ROBERT SIEGEL: “Zaman” kelimesi yapılan bir kaç araştırmaya göre İngilizcede isim olarak en çok kullanılan kelime ve okuduğum  ‘Zaman Neden Akıp Gider’ adlı kitabın yazarı Alan Burdick de  kitabında “zaman”ın, üzerinde en fazla bilimsel araştırma yapılan kavram olduğunu belirtmekte. Bugün Alan Burdick bize katılıp, konuğumuz oluyor.

ALAN BURDICK: Benim için bir zevk. Beni davet ettiğiniz için teşekkür ederim.

SIEGEL: Birazdan açıklayacağınız, zamanın yapısına dair yaptığınız bu araştırma çoğunlukla bilimsel ama felsefik tarafları da mevcut ve bu araştırmada ikiz erkek çocuklarınızı izleyip, onların nasıl büyüdüğünü de gözlemlediğiniz “zaman”a dair noktalar da mevcut.

BURDICK: Evet, doğru. Bu kitap yazılırken pek çok şey de oldu ve bunların içinde epey bir zamanın geçmesi ve çocuklarımın büyümesi de yer almakta…

SIEGEL: Siz zamanı hayal edilebilen olası en kısa zaman sürecine ayırarak, onu çok ayrıntılı bir şekilde inceliyorsunuz. Ancak, uzun zaman aralıkları—ikiz erkek çocuklarınızla ilgilendiğiniz zamanlar– hakkında da epey bir şey yazıyorsunuz. Aslında aynı şey. Her ikisinde de zamandan bahsediyoruz. Öyle değil mi?

BURDICK: Evet. Bilirsiniz.. Zaman hakkında öğrendiğim ilk şeylerden bir tanesi şu: Bilim insanlarına gidip, onlara sorduğumda: “ ‘zaman’ gerçekten de ne?” diye ve onlar da bana dönüp, şöyle dediler: “ ‘zaman’dan kastın ne?, ‘zaman’ diyerek ne demek istiyorsun?” ‘Zaman’ dediğimiz şey aslında çok farklı deneyimlerdir. Günün hangi saat olduğunu anlamak da ayrıca öncesini ve sonrasını anlamak da zaman’dır.

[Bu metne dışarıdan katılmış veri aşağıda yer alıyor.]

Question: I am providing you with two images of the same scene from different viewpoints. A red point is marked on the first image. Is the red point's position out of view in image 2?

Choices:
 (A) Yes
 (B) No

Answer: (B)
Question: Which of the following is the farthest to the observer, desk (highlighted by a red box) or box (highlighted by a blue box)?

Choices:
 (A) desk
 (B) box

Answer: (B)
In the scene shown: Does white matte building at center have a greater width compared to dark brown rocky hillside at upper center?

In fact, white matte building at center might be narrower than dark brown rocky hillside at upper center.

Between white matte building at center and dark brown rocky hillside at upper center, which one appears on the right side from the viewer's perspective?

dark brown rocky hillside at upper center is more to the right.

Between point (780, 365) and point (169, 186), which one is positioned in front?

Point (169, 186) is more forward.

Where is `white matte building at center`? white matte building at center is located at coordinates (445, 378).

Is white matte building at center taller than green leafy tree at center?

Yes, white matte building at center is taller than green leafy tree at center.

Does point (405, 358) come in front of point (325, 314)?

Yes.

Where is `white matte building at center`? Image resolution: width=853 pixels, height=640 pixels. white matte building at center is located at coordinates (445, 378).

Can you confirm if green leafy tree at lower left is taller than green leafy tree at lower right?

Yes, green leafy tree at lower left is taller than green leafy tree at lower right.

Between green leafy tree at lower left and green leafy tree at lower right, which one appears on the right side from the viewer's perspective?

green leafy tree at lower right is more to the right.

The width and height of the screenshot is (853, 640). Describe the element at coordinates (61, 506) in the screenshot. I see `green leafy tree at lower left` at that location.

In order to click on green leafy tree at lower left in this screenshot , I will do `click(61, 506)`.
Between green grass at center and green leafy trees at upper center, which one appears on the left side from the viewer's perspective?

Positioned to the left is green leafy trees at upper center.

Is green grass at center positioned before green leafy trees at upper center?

Dolayısıyla, çocuklarımın büyümesini izlerken, onlara zamanın ne olduğunu öğrettiğim deneyimimin de zaman olduğunu fark ettim. Sadece onlara zamanı nasıl söylediğiniz değil, beklemenin, çabuk olmanın da ne olduğunu anlatmak… Bunlar, birbirimizle değiş tokuş yapıp, bir çeşit kültür olarak bir sonraki nesillere aktardığımız, öğrendiğimiz tüm deneyimlerdir.

SIEGEL: Hakkında yazdığınız çoğu şeyi özetleyen bir soru soracağım: “Şimdi” ne demek? Şimdi bu soruyu sormayı bitirdim ve bu soru çoktan geçmişte kaldı. Sizin cevabınız ise gelecekte başlamak üzere ve geçmişe bağlanacak. Tüm bu araştırmalarınızdan sonra, “şimdi” nedir? “şu an” nedir?

BURDICK: St. Augustine’e (Hıristiyan rahip, ve ilahiyatçı) sorsanız,o size “sadece şu AN var” der. Geçmiş, şimdi zaman ve gelecek yok. Sadece “şu an” geçmişin farkındalığı vardır, ki bu da sizin hafızanızdır ve sadece “şu an” beklenti denilen geleceğin farkındalığı vardır ve sadece “şu an” dikkat denilen şimdinin farkındalığı vardır. Onun için herşey “an”da mevcuttur.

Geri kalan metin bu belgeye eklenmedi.